* **Exercise brief**
Output the records. Match them exactly.

* **Stored data entries**
****************

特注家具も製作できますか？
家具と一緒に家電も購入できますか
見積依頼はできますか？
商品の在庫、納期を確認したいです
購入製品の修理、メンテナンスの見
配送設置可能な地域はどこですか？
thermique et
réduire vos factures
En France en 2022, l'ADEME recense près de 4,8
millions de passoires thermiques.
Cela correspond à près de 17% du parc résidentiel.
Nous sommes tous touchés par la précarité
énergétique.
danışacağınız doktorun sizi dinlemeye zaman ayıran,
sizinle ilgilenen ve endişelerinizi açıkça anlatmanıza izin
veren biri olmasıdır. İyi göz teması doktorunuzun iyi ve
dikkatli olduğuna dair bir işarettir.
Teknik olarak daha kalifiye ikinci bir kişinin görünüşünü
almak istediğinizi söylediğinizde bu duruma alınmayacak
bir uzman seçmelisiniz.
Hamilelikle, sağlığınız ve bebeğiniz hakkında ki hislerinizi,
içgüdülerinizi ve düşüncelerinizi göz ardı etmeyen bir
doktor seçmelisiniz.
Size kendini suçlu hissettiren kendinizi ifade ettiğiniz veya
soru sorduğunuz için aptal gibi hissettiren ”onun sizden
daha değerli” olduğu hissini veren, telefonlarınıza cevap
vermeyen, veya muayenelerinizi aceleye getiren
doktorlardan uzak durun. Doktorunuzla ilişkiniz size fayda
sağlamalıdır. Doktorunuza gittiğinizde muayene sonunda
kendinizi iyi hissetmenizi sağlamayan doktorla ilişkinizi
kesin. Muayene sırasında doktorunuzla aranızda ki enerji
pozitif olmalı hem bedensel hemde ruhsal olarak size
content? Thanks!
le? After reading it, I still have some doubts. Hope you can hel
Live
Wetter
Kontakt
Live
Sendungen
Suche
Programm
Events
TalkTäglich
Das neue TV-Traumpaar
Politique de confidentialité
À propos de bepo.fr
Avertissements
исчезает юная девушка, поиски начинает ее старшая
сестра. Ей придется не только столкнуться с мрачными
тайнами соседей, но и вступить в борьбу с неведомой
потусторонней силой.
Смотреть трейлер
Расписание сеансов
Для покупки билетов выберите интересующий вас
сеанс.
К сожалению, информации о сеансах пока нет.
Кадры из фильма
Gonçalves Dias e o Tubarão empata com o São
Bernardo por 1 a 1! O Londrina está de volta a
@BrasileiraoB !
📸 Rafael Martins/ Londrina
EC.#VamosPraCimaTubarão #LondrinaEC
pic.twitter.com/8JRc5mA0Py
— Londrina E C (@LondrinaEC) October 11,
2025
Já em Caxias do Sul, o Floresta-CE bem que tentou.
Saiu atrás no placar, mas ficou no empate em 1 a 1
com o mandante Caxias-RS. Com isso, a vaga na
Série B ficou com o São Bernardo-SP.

****************

* **Output of the exercise**
特注家具も製作できますか？
家具と一緒に家電も購入できますか
見積依頼はできますか？
商品の在庫、納期を確認したいです
購入製品の修理、メンテナンスの見
配送設置可能な地域はどこですか？
thermique et
réduire vos factures
En France en 2022, l'ADEME recense près de 4,8
millions de passoires thermiques.
Cela correspond à près de 17% du parc résidentiel.
Nous sommes tous touchés par la précarité
énergétique.
danışacağınız doktorun sizi dinlemeye zaman ayıran,
sizinle ilgilenen ve endişelerinizi açıkça anlatmanıza izin
veren biri olmasıdır. İyi göz teması doktorunuzun iyi ve
dikkatli olduğuna dair bir işarettir.
Teknik olarak daha kalifiye ikinci bir kişinin görünüşünü
almak istediğinizi söylediğinizde bu duruma alınmayacak
bir uzman seçmelisiniz.
Hamilelikle, sağlığınız ve bebeğiniz hakkında ki hislerinizi,
içgüdülerinizi ve düşüncelerinizi göz ardı etmeyen bir
doktor seçmelisiniz.
Size kendini suçlu hissettiren kendinizi ifade ettiğiniz veya
soru sorduğunuz için aptal gibi hissettiren ”onun sizden
daha değerli” olduğu hissini veren, telefonlarınıza cevap
vermeyen, veya muayenelerinizi aceleye getiren
doktorlardan uzak durun. Doktorunuzla ilişkiniz size fayda
sağlamalıdır. Doktorunuza gittiğinizde muayene sonunda
kendinizi iyi hissetmenizi sağlamayan doktorla ilişkinizi
kesin. Muayene sırasında doktorunuzla aranızda ki enerji
pozitif olmalı hem bedensel hemde ruhsal olarak size
content? Thanks!
le? After reading it, I still have some doubts. Hope you can hel
Live
Wetter
Kontakt
Live
Sendungen
Suche
Programm
Events
TalkTäglich
Das neue TV-Traumpaar
Politique de confidentialité
À propos de bepo.fr
Avertissements
исчезает юная девушка, поиски начинает ее старшая
сестра. Ей придется не только столкнуться с мрачными
тайнами соседей, но и вступить в борьбу с неведомой
потусторонней силой.
Смотреть трейлер
Расписание сеансов
Для покупки билетов выберите интересующий вас
сеанс.
К сожалению, информации о сеансах пока нет.
Кадры из фильма
Gonçalves Dias e o Tubarão empata com o São
Bernardo por 1 a 1! O Londrina está de volta a
@BrasileiraoB !
📸 Rafael Martins/ Londrina
EC.#VamosPraCimaTubarão #LondrinaEC
pic.twitter.com/8JRc5mA0Py
— Londrina E C (@LondrinaEC) October 11,
2025
Já em Caxias do Sul, o Floresta-CE bem que tentou.
Saiu atrás no placar, mas ficou no empate em 1 a 1
com o mandante Caxias-RS. Com isso, a vaga na
Série B ficou com o São Bernardo-SP.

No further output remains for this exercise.